My Lords, it is not my intention to prolong the debate. My purpose in rising is simply to convey my thanks to all those who have contributed to make this debate so extremely interesting and informative. If I may, without creating any invidious distinctions, I should like in particular, first of all, to congratulate the noble Lord, Lord Hill of Luton, on his excellent maiden speech and on the views he expressed in the course of that speech, which give us who are interested in adult education even greater hope than we had.

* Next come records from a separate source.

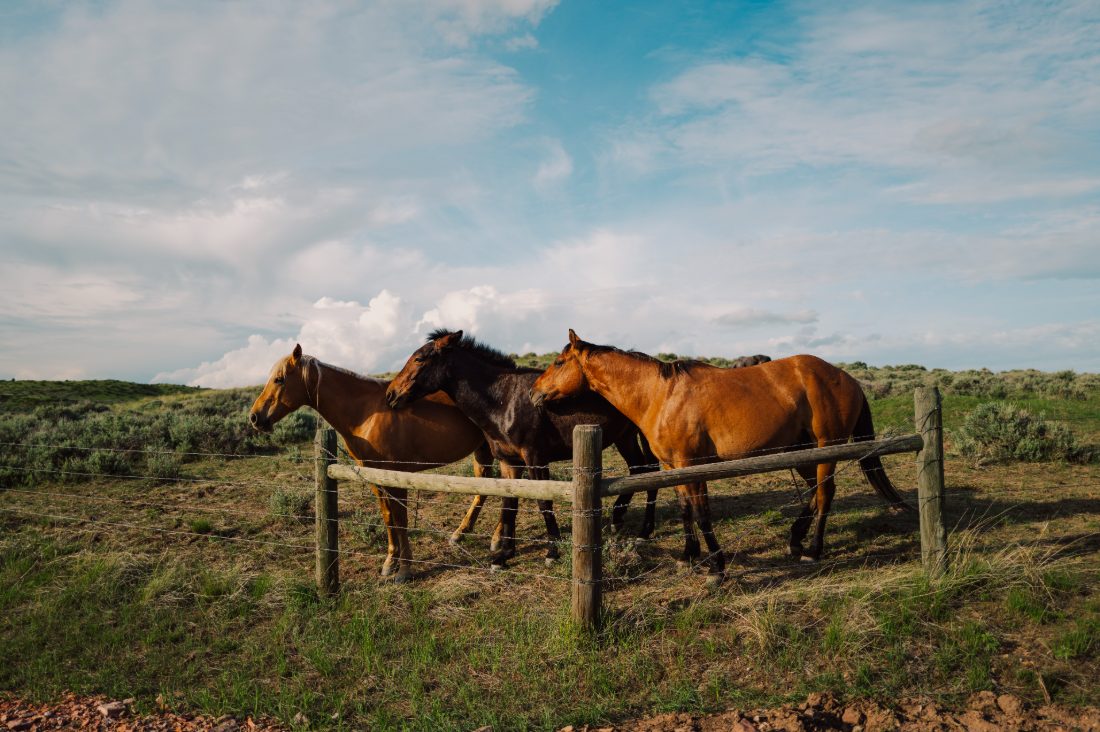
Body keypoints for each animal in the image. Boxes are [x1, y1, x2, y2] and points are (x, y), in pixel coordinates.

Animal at [248, 344, 497, 582]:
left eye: (279, 379)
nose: (254, 417)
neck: (366, 413)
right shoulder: (374, 476)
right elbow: (388, 518)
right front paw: (390, 562)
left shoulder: (396, 477)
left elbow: (401, 519)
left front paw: (405, 569)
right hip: (483, 451)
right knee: (485, 489)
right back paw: (460, 533)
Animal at [385, 329, 660, 568]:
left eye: (419, 358)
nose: (390, 394)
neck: (503, 400)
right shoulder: (509, 462)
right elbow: (509, 505)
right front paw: (504, 554)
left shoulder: (535, 458)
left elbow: (543, 502)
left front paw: (551, 551)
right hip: (625, 437)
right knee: (640, 469)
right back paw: (619, 519)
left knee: (649, 471)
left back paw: (643, 529)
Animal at [530, 330, 909, 584]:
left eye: (559, 362)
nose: (534, 393)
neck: (660, 395)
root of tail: (847, 378)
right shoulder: (673, 467)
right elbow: (686, 511)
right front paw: (688, 557)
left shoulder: (690, 465)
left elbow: (701, 513)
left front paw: (716, 565)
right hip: (801, 452)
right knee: (815, 493)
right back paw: (795, 539)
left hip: (826, 449)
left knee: (826, 494)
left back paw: (813, 549)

Secondly, I should like to refer to the remarks of the noble Baroness, Lady Elliot of Harwood, about the contribution that the Carnegie United Kingdom Trust made when Newbattle Abbey was originally established. She will probably know quite well that the then Chairman, the Earl of Elgin and Kincardine, is and has been from the very commencement of Newbattle the Chairman of Governors, and that he and another man and myself are the three surviving founder members of Newbattle Abbey College. So I would ask the noble Baroness, if I may, to put in a good word now and again, even for a contribution towards the building fund appeal, which we are now, as your Lordships know, in the process of launching. Although we are not asking for money, I think as a gesture that it would be extremely welcome.

I should also like to congratulate the noble Lord, Lord Aberdare, on his virginal appearance at the Box, and without any political implications to say I hope he rises in the esteem of his own side to go to greater heights still. I well remember his 1960 intervention in the debate on adult education we had then. I well remember, also, his, if I may say so, enlightened references to the part that the B.B.C. could play in the advance of adult education. I thought his speech extremely impressive, and I see by his contribution this evening that he has not lost his old fervour. I wish him every success.

Finally, may I say in regard to the noble Lord, Lord Bowden, how delighted I am at his being in charge in your Lordships' House of education and science? Apart from his own personal achievements in his particular sphere of work, to have him here as the watchdog and, if you like, the stimulator of an interest in your Lordships' House in adult education is, I think, one of the greatest contributions that have recently been made in the furthering of education generally. I thank all of your Lordships for your part in this very important debate.

May I please repay one debt which I omitted in my somewhat incoherent original remarks? We ought, as a House, to pay our thanks to the American information service in London for their periodical known as Labour News, and particularly for the number of December, 1962, in which there is a special article headed "New Concepts of Education and Training", being the verbatim speech of W. Willard Wirtz, the United States Secretary of Labour at that time. It is an article well worth reading, and, in support of what the noble Lord, Lord Bowden, has said, it gives one an indication of the spirit in which education in the realm of labour is regarded in America.

I thank your Lordships very much for your patience. I am reminded that it is customary to withdraw my request for Papers. I confess I have not the remotest idea what those Papers are, or what they are supposed to mean; but, since it is the custom of the House to ask leave for that withdrawal, I have much pleasure in doing so.

Motion for Papers, by leave, withdrawn.